Были ли у Миши близкие товарищи по Университету в Осло? Не знаю. Я видел писателя и переводчика с русского Эрика Крага, но он был, кажется, больше папин знакомый. Мишиным приятелем был Ралф Хьюстон, но не знаю, где он с ним познакомился - в Университете или в полпредстве, или еще где-либо. Во всяком случае, он недели две жил в нашем доме, чрезвычайно способствовав беглости Мишиной английской речи.
Ралф Хьюстон был американский студент; скопив немного денег, он решил объехать Европу на велосипеде. Он изъездил Англию и Уэльс, забираясь в деревушки, где никто не говорил ни на каком языке, кроме кельтского, изъездил Францию, Швейцарию, Германию и Норвегию, мечтал также объездить Россию. Он был очень славный, простой, воспитанный - впоследствии я узнал, что это для американцев совсем нетипично - и как-то пришелся к дому у нас. Но советской визы ему не дали, и вскоре он уехал из Норвегии.
Скоро в доме появилась норвежская студентка - Маргит Ос, и было объявлено, что она Мишина невеста. Это было непонятно. Как же те стихи, привезенные Мишей из Петрограда:
А ты знаешь, прохожий, я счастлив сегодня!
Ты когда-нибудь видел счастливых людей?
Бьется сердце быстрее, дышать мне свободней,
Улыбаюсь я чаше, смотрю веселей.
Мы друг друга так любим, живем друг для друга,
И мы молоды оба - смешны, может быть.
Ну а вы? Вы устали от жизненной вьюги
И давно перестали, как дети, любить!
Над этими стихами стояли буквы Н.В.М. - Наталья Викторовна Мочан, а над теми, что были до отъезда в Петроград, стояло Е.Р. Но самое странное, что для Маргит Ос стихов вообще не писалось - ни по-русски, ни по-норвежски.
Маргит была рыжая, бестолково одетая, длинноносая, скучная-скучная мещанка. У нас она называлась "Чукундра" в честь той крысы из "Рикки-Тики-Тави", которая никогда не выходила на середину пола. Меня начали тогда готовить в норвежскую школу - видно, у моих родителей тоже появилось ощущение устойчивости, окончательности этой жизни. Готовила меня Маргит. Боже, какой скукой разит на меня до сих пор от ее тычинок и пестиков! Лучше было, когда она играла на рояле, аккомпанируя Мише, который с некоторых пор начал учиться играть на виолончели.
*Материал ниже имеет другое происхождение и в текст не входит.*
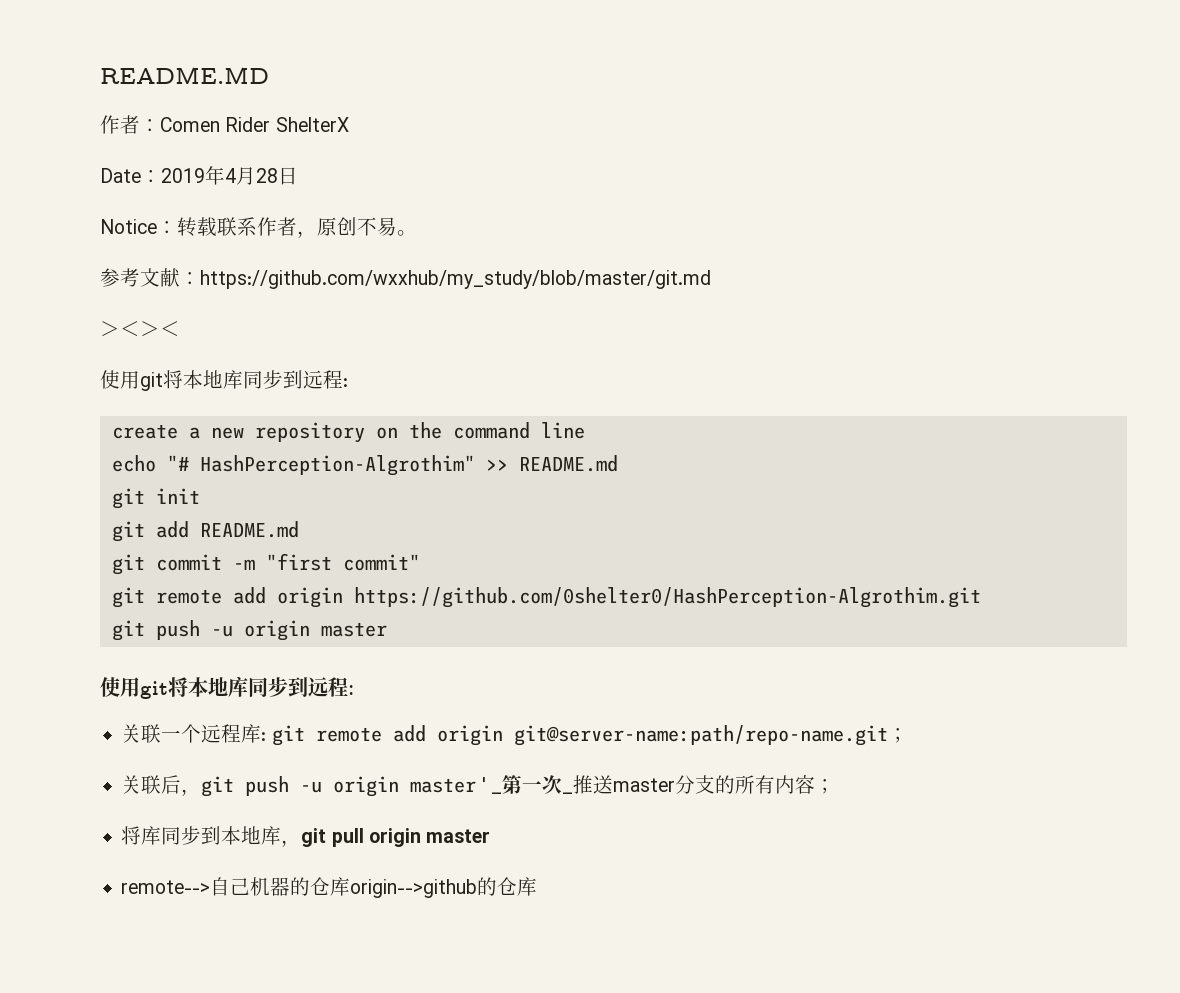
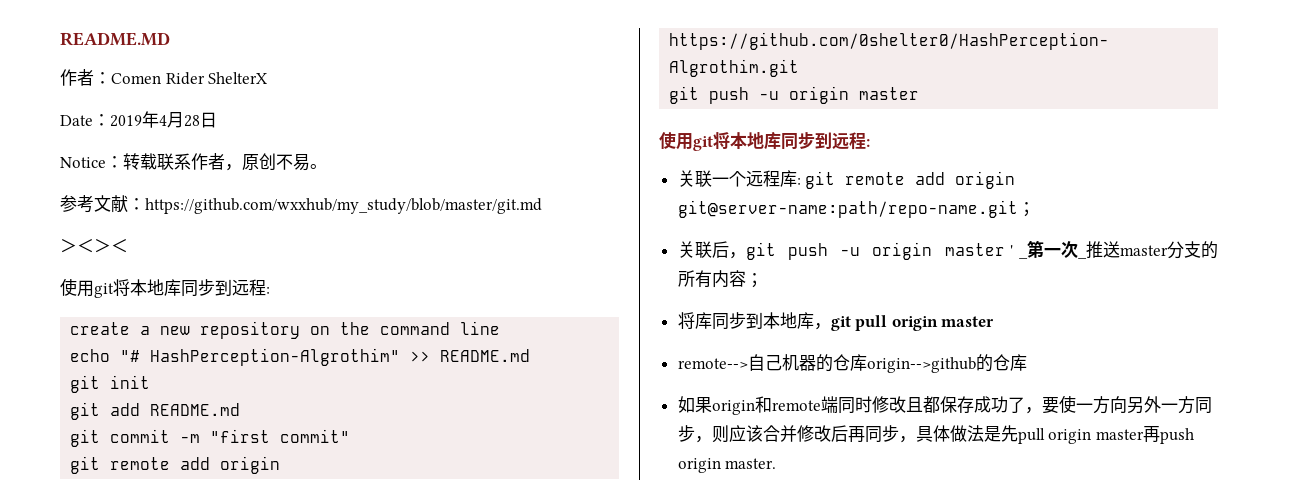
(538, 886) none -> [677,395,1212,415] [677,425,1194,444] [677,458,777,473] // 如果origin和remote端同时修改且都保存成功了，要使一方向另外一方同步，则应该合并修改后再同步，具体做法是先pull origin master再push origin master.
Но музыка была и бедствием. Нас, младших, тоже решили учить музыке. К Алику ходил учитель-скрипач, а меня отдали в музыкальное училище с громким названием "Кунсерватуриум", где подвергали рояльному мучению. Сколько слез было пролито! А "чижик" так до сих пор и остался для меня недоступен. Хорошо, однако, что я немного привык делать то, что мне трудно, а не только то, что легко и приятно.